Records provided Start Marker

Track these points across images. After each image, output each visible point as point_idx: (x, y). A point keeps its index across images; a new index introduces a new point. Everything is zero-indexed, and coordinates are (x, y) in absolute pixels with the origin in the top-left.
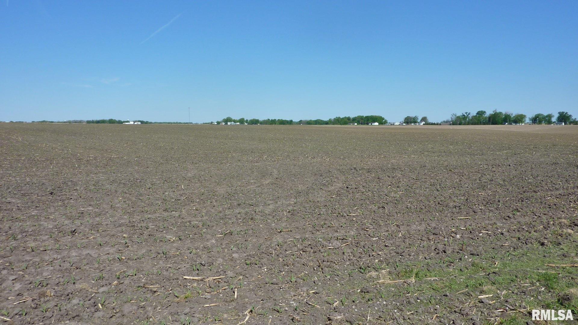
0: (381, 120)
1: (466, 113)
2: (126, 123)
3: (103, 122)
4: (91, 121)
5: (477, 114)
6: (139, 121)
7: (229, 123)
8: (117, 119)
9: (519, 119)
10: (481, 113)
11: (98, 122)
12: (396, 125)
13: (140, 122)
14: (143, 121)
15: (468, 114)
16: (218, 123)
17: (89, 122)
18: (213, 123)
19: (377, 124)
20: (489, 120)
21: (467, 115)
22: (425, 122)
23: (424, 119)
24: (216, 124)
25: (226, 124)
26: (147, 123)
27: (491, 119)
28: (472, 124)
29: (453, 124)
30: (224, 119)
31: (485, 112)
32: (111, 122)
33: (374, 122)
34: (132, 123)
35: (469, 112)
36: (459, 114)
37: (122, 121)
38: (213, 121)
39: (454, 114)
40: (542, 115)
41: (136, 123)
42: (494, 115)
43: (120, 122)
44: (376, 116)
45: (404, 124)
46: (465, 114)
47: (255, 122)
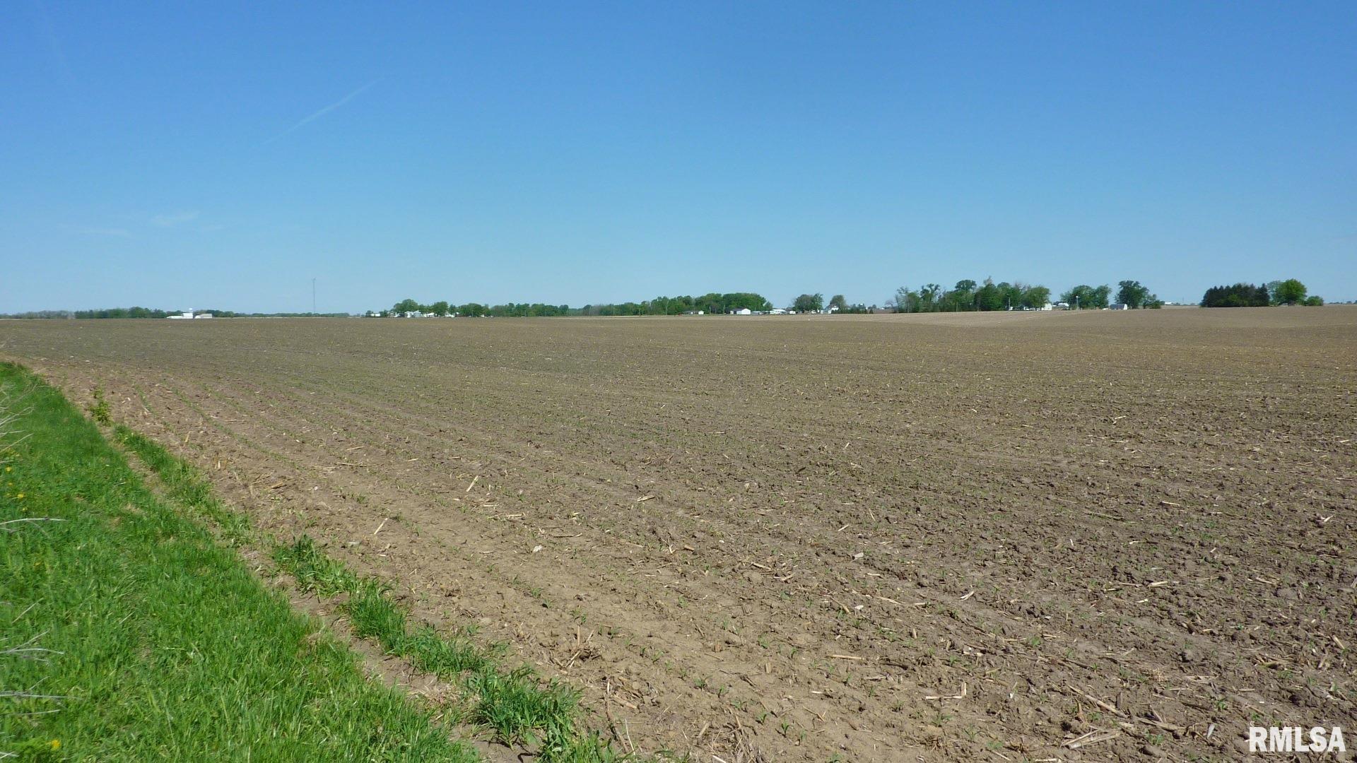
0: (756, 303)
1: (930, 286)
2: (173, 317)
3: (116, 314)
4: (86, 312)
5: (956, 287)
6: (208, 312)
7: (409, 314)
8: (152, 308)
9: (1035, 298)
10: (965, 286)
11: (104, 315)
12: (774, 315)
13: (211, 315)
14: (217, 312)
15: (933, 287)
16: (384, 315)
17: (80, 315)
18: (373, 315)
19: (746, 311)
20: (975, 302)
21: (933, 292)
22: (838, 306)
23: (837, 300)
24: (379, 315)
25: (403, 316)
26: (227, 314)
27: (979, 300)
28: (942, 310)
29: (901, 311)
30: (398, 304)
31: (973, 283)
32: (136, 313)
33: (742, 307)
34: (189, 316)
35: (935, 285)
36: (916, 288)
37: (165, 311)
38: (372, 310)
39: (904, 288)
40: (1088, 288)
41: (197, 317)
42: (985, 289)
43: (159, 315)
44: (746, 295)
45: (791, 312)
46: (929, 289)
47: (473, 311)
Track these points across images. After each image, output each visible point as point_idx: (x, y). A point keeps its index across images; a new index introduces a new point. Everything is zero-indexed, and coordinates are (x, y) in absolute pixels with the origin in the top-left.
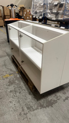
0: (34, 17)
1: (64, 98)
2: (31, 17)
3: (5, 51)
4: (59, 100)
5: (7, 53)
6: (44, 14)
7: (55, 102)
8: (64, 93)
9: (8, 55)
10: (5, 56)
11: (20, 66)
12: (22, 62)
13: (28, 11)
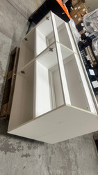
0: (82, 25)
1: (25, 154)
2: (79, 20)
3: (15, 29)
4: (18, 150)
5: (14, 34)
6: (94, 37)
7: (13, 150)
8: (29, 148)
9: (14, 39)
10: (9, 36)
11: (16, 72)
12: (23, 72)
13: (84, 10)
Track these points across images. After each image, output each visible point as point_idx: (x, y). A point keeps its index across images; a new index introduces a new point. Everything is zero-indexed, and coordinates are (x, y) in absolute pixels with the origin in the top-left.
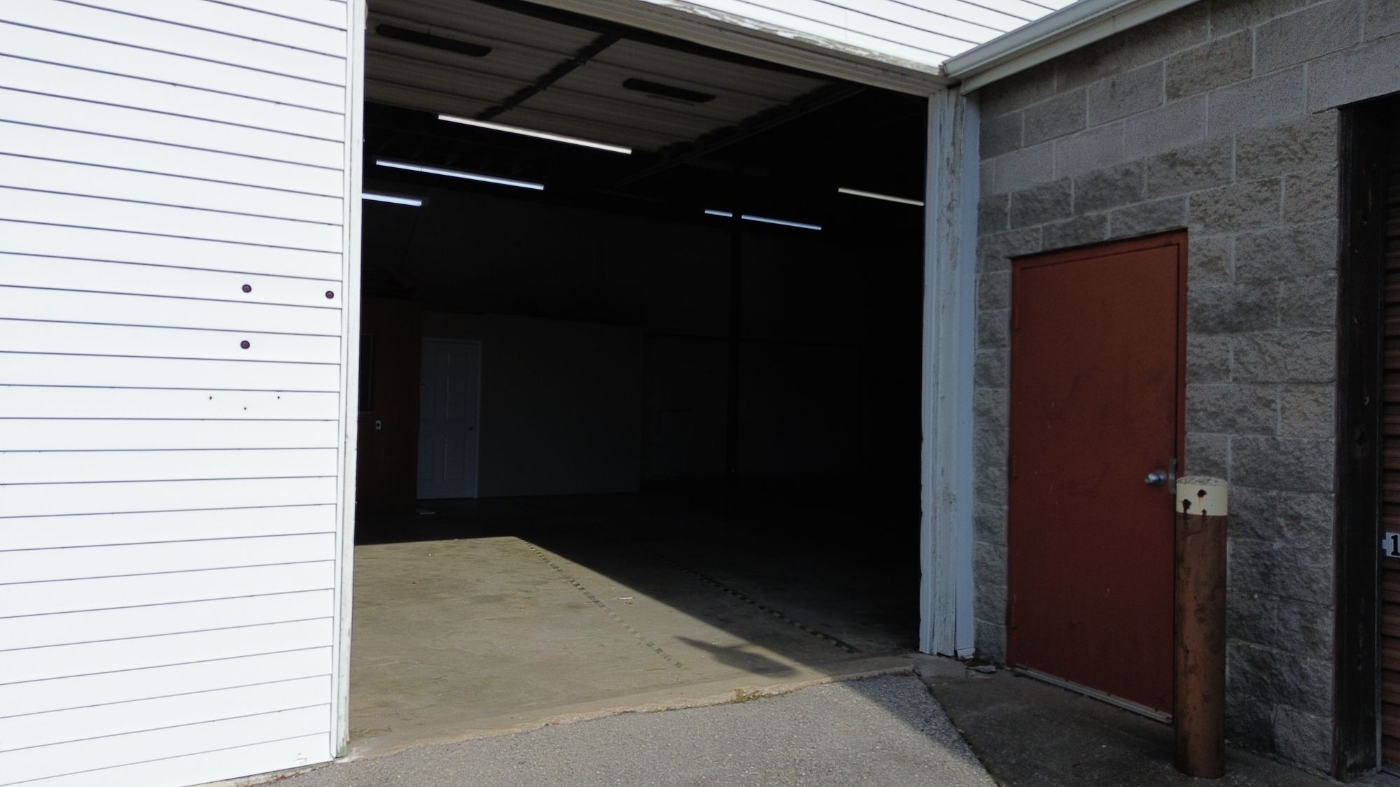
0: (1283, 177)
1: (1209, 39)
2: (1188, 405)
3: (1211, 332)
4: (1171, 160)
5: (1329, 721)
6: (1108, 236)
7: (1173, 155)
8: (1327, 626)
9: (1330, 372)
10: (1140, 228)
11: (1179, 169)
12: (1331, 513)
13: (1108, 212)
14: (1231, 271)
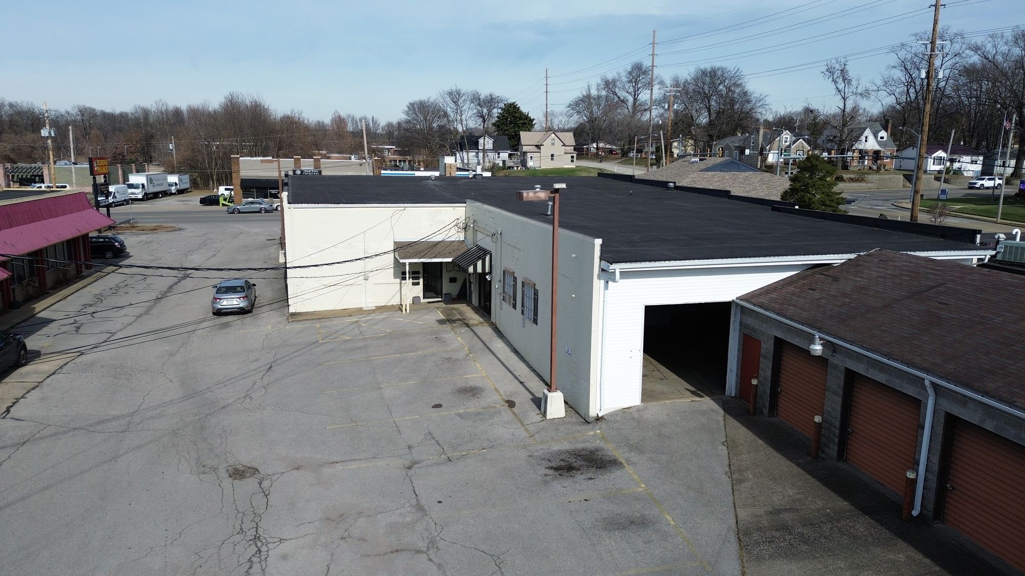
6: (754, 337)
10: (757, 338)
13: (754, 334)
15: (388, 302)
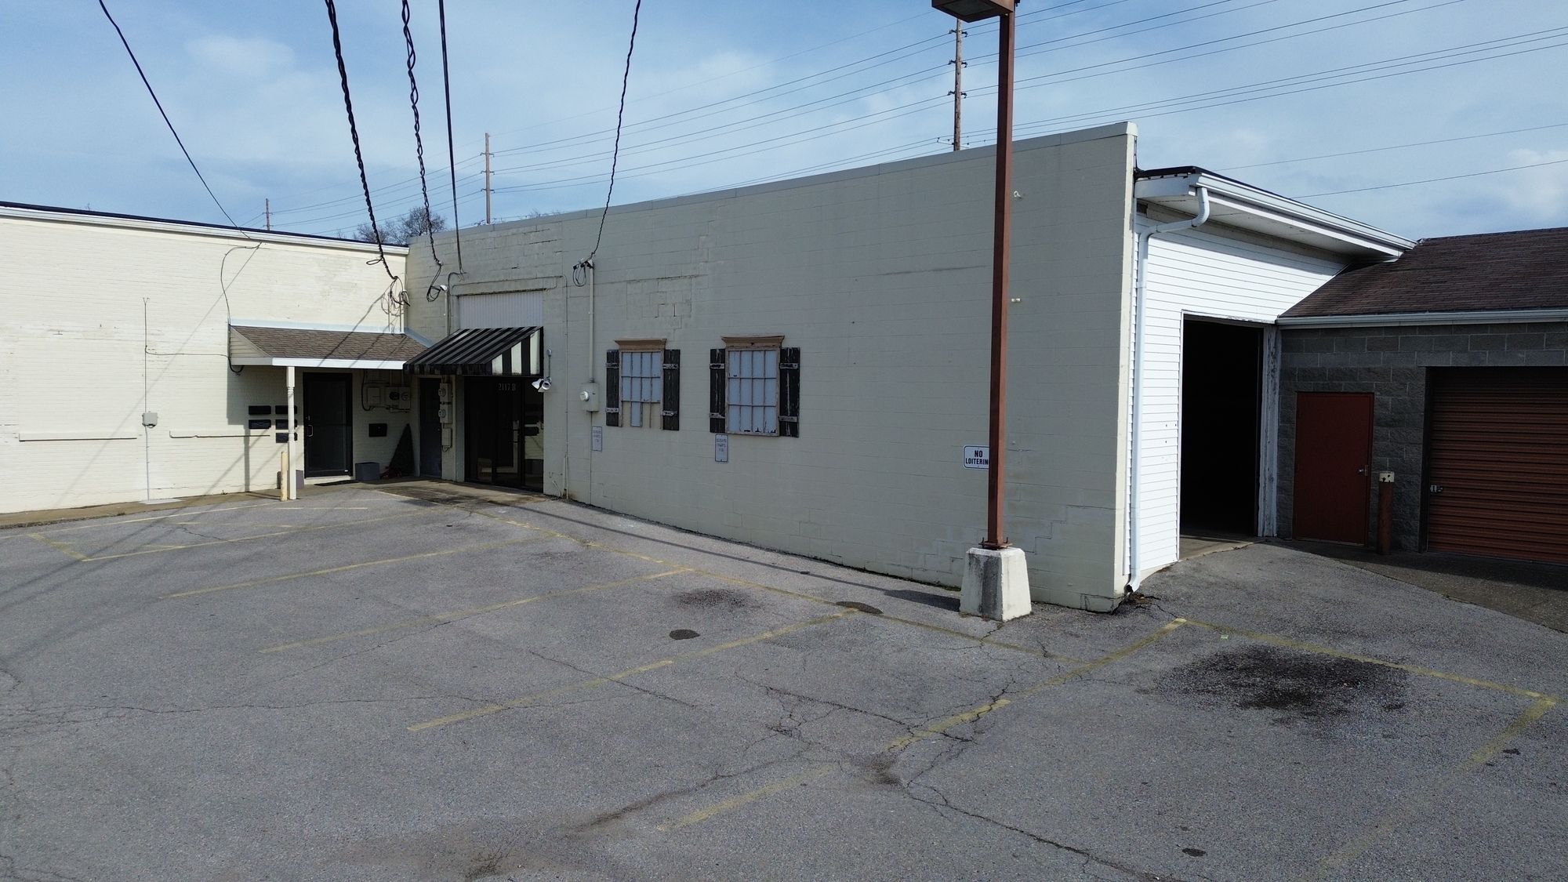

Records provided End Marker

Write out the lines above, from the very first one up to and including the line with "16: (218, 123)", omitting the pictures.

Track these points across images. After each image, output each visible point as point_idx: (x, y). A point keeps its index across images; a new index introduces a new point. Everything is zero-indexed, and coordinates are (x, y) in absolute pixels with the origin in the top-left.
0: (381, 120)
1: (466, 113)
2: (126, 123)
3: (103, 122)
4: (91, 121)
5: (477, 114)
6: (139, 121)
7: (229, 123)
8: (117, 119)
9: (519, 119)
10: (481, 113)
11: (98, 122)
12: (396, 125)
13: (140, 122)
14: (143, 121)
15: (468, 114)
16: (218, 123)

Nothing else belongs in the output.